One way to encompass these biological realities relating to sexual antagonism is to embrace the fact that the assumption that most parameters are unchanged when comparing two samples is not valid when two sexes are compared. Other than tissue composition, the two sexes often differ in the timing of gene expression. For example developmental time is different between animal meiotic tissue, with meiosis being ongoing or stalled in male and female animals, respectively. In addition, the sexes frequently differ in their overall pace of life, with males often adopting a ‘live fast, die young’ strategy (Immonen et al., 2018). Plants have the potential to inform our understanding of sexual dimorphism in many phenotypes associated with the pace of life, because they represent many independent data points of different life cycles, with trees representing one extreme, and annual plants the other. The availability of a plethora of sexually dimorphic traits makes plants particularly well suited to the study of sexual antagonism in biologically realistic conditions. These include some sexually antagonistic traits such as flowering time (Meagher & Delph, 2001) and other traits whose sexual antagonism interacts with environmental conditions (such as specific leaf area, which is sexually dimorphic only in sites with high water availability in S. latifolia; Delph et al., 2011).
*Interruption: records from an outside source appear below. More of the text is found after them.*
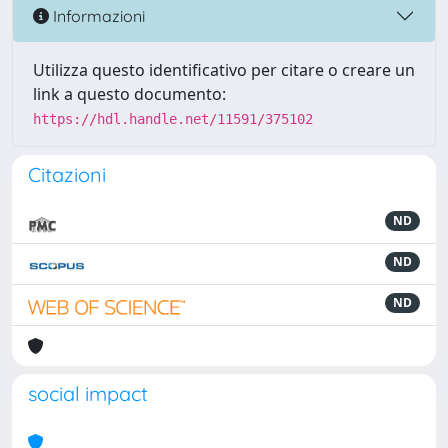
Informazioni
Utilizza questo identificativo per citare o creare un
link a questo documento:
https://hdl.handle.net/11591/375102
Citazioni
ND
ND
ND
social impact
It is time to incorporate more biology in the discussion of sex-biased genes. One such case is when accounting for tissue specificity in gene expression, when investigating the evolutionary rate of sex-biased genes, which finds high tissue specificity in gene expression to explain fast protein-coding evolution better than sex bias (Meisel, 2011). The influence of genes associated with photosynthesis on the evolutionary rate of female-biased genes in P. balsamifera catkins is, essentially, such an example. Another parameter to consider involves the proportion of genes that are expressed in the haploid phase, which prevents degeneration of the allele restricted to the heterogametic sex (Chibalina & Filatov, 2011). The fact that such diverse cases of interesting biology can be studied through sex-biased gene expression, illustrates that grouping of genes into male- and female-biased is too broad. Sex-biased genes can be very different, depending on the tissue and species studied, and not all of them evolve under the same constraints.
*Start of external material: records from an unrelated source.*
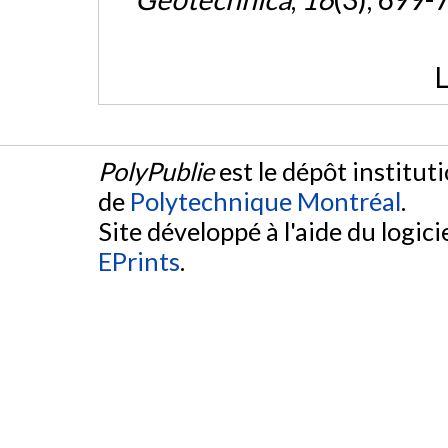
L
PolyPublie
est le dépôt institut
de
Polytechnique Montréal
.
Site développé à l'aide du logicie
EPrints
.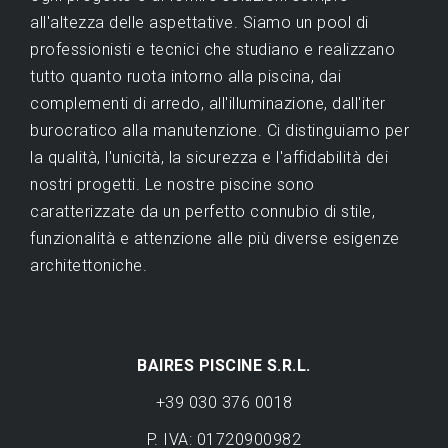
all'altezza delle aspettative. Siamo un pool di
professionisti e tecnici che studiano e realizzano
tutto quanto ruota intorno alla piscina, dai
complementi di arredo, all'illuminazione, dall'iter
burocratico alla manutenzione. Ci distinguiamo per
la qualità, l'unicità, la sicurezza e l'affidabilità dei
nostri progetti. Le nostre piscine sono
caratterizzate da un perfetto connubio di stile,
funzionalità e attenzione alle più diverse esigenze
architettoniche.
BAIRES PISCINE S.R.L.
+39 030 376 0018
P. IVA: 01720900982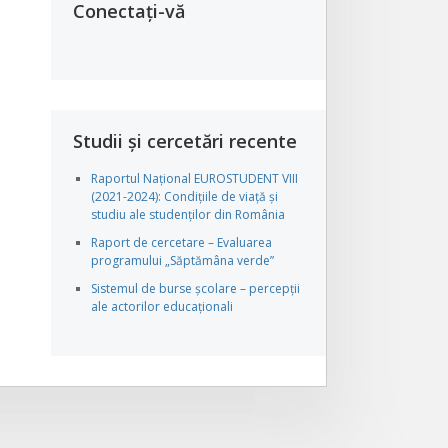
Conectați-vă
Studii și cercetări recente
Raportul Național EUROSTUDENT VIII
(2021-2024): Condițiile de viață și
studiu ale studenților din România
Raport de cercetare – Evaluarea
programului „Săptămâna verde”
Sistemul de burse școlare – percepții
ale actorilor educaționali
The rationale for studying non-model organisms is often to understand how the tweaks in textbook biology that our species of interest represents affect evolutionary processes. Realizing and understanding the underlying biology behind sex-biased genes is essential before understanding the evolutionary forces that have resulted in their observed state of expression and sequence evolution. Gene expression studies such as Sanderson et al. are only the first step towards understanding the contribution of sexual antagonism to the observed differences between species.